Ni sains ni saufs, enquête sur les enfants non accompagnés dans le nord de la France

L'enquête sociologique, réalisée par Trajectoires à la commande de l'UNICEF, et à laquelle j'ai contribué, vient de paraître. Elle s’est déroulée de janvier à avril 2016 sur sept sites (Calais, Grande-Synthe, Angres, Norrent Fontes, Steenvoorde, Tatinghem, Cherbourg) et se fonde sur 61 entretiens individuels et collectifs avec des mineurs non accompagnés, menés dans leur langue maternelle.

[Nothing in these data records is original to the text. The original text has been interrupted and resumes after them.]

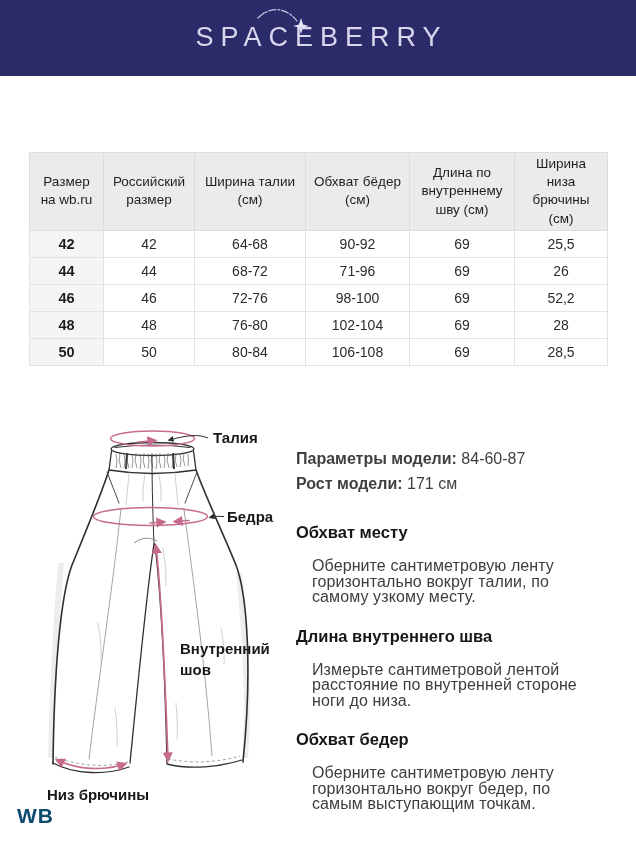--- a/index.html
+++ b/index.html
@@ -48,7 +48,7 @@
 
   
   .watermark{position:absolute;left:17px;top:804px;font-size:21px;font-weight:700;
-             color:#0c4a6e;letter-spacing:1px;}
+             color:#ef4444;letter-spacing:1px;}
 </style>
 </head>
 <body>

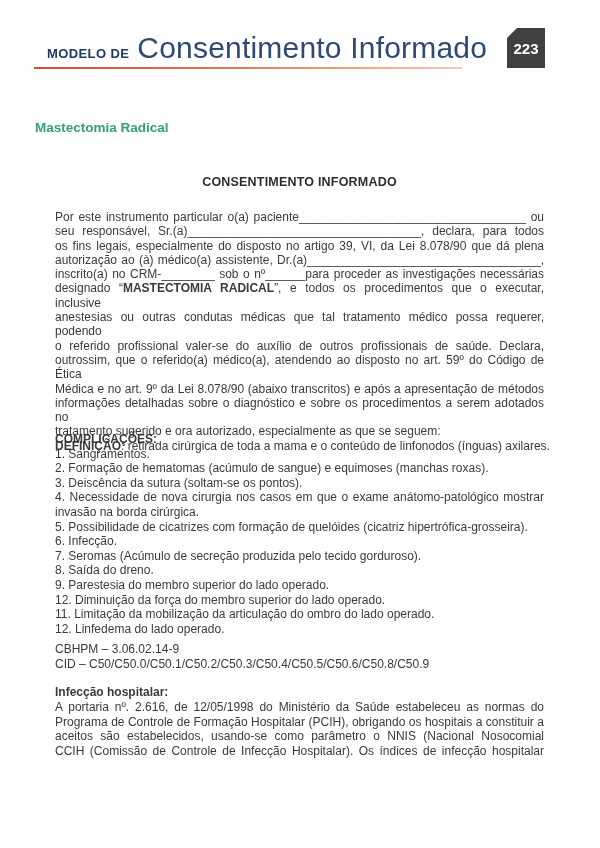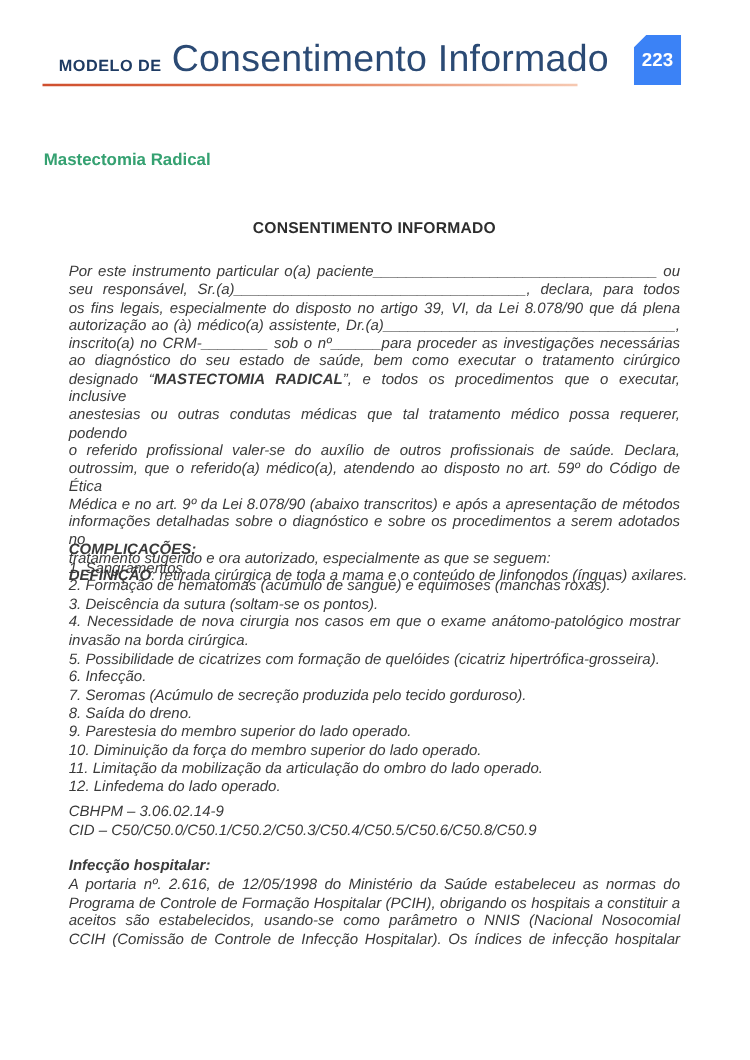--- a/index.html
+++ b/index.html
@@ -18,7 +18,7 @@
   .rule{position:absolute;left:34px;top:67px;width:428px;height:2px;
         background:linear-gradient(90deg,#cf4f2e 0%,#e2764f 45%,#f6c9b2 100%);}
   .pagebox{position:absolute;left:507px;top:28px;width:38px;height:40px;
-        background:#3b82f6;color:#ffffff;font-weight:bold;font-size:15px;
+        background:#404040;color:#ffffff;font-weight:bold;font-size:15px;
         display:flex;align-items:center;justify-content:center;
         clip-path:polygon(10px 0,100% 0,100% 100%,0 100%,0 10px);}
   

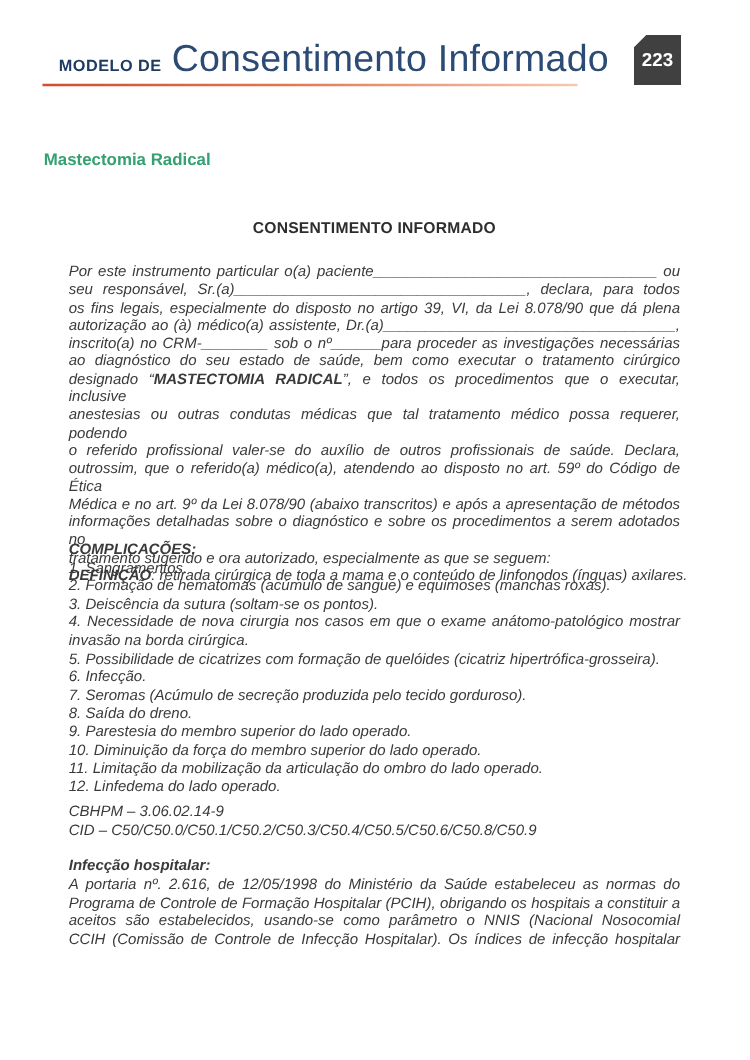--- a/index.html
+++ b/index.html
@@ -34,7 +34,7 @@
   .codes .ln{line-height:15.2px;}
   .infection{top:685px;}
   .infection .ln{line-height:14.8px;}
-  .ln{font-size:12px;white-space:nowrap;font-style:italic;}
+  .ln{font-size:12px;white-space:nowrap;}
   .ln.j{white-space:normal;text-align:justify;text-align-last:justify;-moz-text-align-last:justify;}
   .b{font-weight:bold;}
 </style>

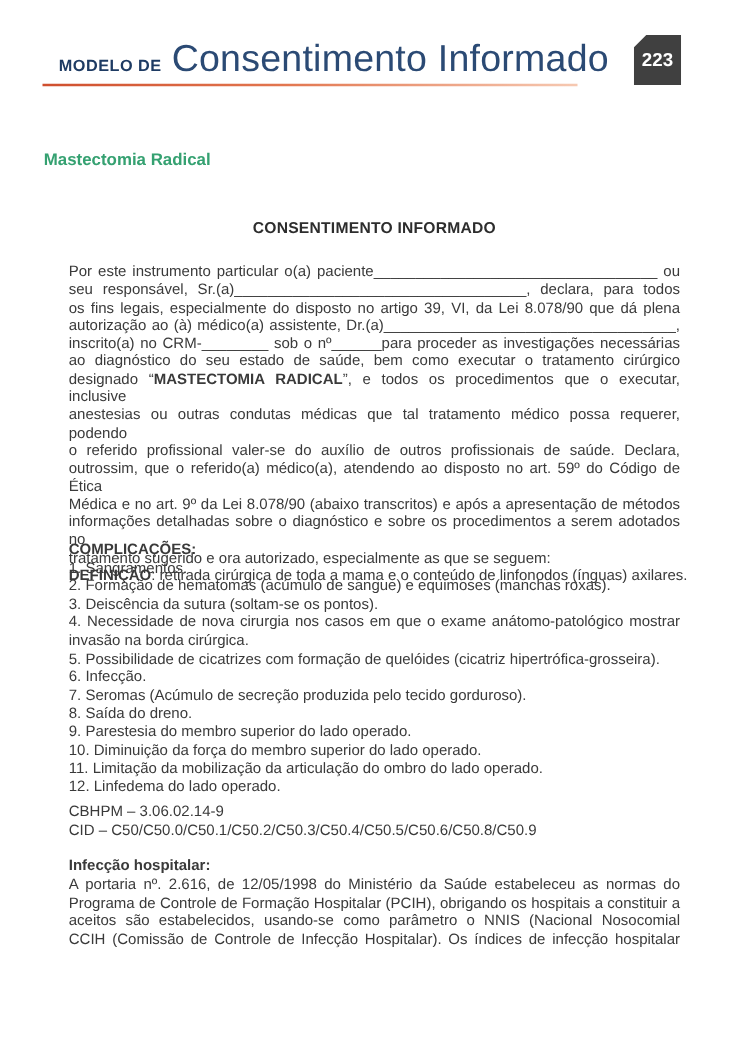--- a/index.html
+++ b/index.html
@@ -59,7 +59,6 @@
     <div class="ln j">os fins legais, especialmente do disposto no artigo 39, VI, da Lei 8.078/90 que dá plena</div>
     <div class="ln j">autorização ao (à) médico(a) assistente, Dr.(a)___________________________________,</div>
     <div class="ln j">inscrito(a) no CRM-________ sob o nº______para proceder as investigações necessárias</div>
-    <div class="ln j">ao diagnóstico do seu estado de saúde, bem como executar o tratamento cirúrgico</div>
     <div class="ln j"><span>designado “</span><span class="b">MASTECTOMIA RADICAL</span><span>”, e todos os procedimentos que o executar, inclusive</span></div>
     <div class="ln j">anestesias ou outras condutas médicas que tal tratamento médico possa requerer, podendo</div>
     <div class="ln j">o referido profissional valer-se do auxílio de outros profissionais de saúde. Declara,</div>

L'étude sociologique Ni sains ni saufs  analyse les risques auxquels sont régulièrement exposés les mineurs non accompagnés vivant dans les différents bidonvilles du Nord de la France et sur le littoral de la Manche. Elle s’est déroulée de janvier à avril 2016 sur sept sites (Calais, Grande-Synthe, Angres, Norrent Fontes, Steenvoorde, Tatinghem, Cherbourg) et se fonde sur 61 entretiens individuels et collectifs avec des mineurs non accompagnés, menés dans leur langue maternelle au sein de différents lieux de vie (bidonvilles, centre Jules Ferry, Centre d’accueil provisoire ou dans le nouveau camp humanitaire de Grande-Synthe). L’équipe a complété ces données par des recherches documentaires, des entretiens avec les intervenants de terrain et des personnes qualifiées sur les situations (économiques, géopolitiques) de chaque pays.

" Depuis janvier 2015, environ 1,2 million de personnes ont entrepris le voyage périlleux à travers la Méditerranée dans l’espoir d’atteindre l’Europe. Ce déplacement conséquent de réfugiés et de migrants est l’un des plus importants dans l’histoire du continent. Une donnée frappante de cette migration est le nombre grandissant d’enfants qui arrivent sur les côtes européennes. Alors qu’en juin 2015, 1 réfugié ou migrant sur 10 était un enfant ; la proportion en décembre 2015 était passée à 1 sur 3. Aujourd’hui, les enfants représentent 40% des réfugiés et migrants qui se trouvent en Grèce.

Cette étude nous raconte quelques unes des histoires qui se cachent derrière ces chiffres dramatiques, en s’attardant sur la situation critique des enfants non-accompagnés dans les camps du nord de la France et le long de la Manche. A travers leurs témoignages, nous en apprenons davantage sur leurs parcours. Certains de ces enfants ont payé entre 2700 € et 10000 € pour arriver en France, un voyage qui peut durer de 15 jours à 7 mois. Comme le montre l’étude, la majorité des enfants viennent de pays décimés par la guerre et les conflits : Afghanistan, Soudan, Irak et Syrie. D’autres fuient des zones de crises économiques ou sociales.

Pendant leurs voyages, les enfants réfugiés et migrants souffrent énormément: bloqués aux frontières, forcés à dormir dehors, exposés à la pluie comme à la chaleur, privés d’accès aux soins de base et vulnérables aux contrebandiers et trafiquants. Les enfants non-accompagnés sont d’autant plus à risque. La plupart des enfants qui rejoignent l’Europe sont à la recherche de sécurité et de protection, et ont l’espoir d’un avenir meilleur; mais atteindre l’Europe ne met pas fin aux dangers auxquels ils sont exposés. L’étude montre qu’une fois que ces enfants arrivent en France, ils ont un accès limité aux services d’hygiène ou à de la nourriture et pas d’accès à l’éducation. Leur sécurité est incessamment menacée, et ils n’ont pas accès aux dispositifs de protection de l’enfance. L’étude démontre également que les procédures mises en place pour la réunification familiale sont loin d’être efficaces. La situation dans d’autres pays européens est similaire. C’est véritablement une crise pour les enfants en Europe..."

Avant propos de Marie-Pierre Poirier, 

Directrice régionale UNICEF Coordinatrice Spéciale pour la crise des réfugiés et des migrants en Europe.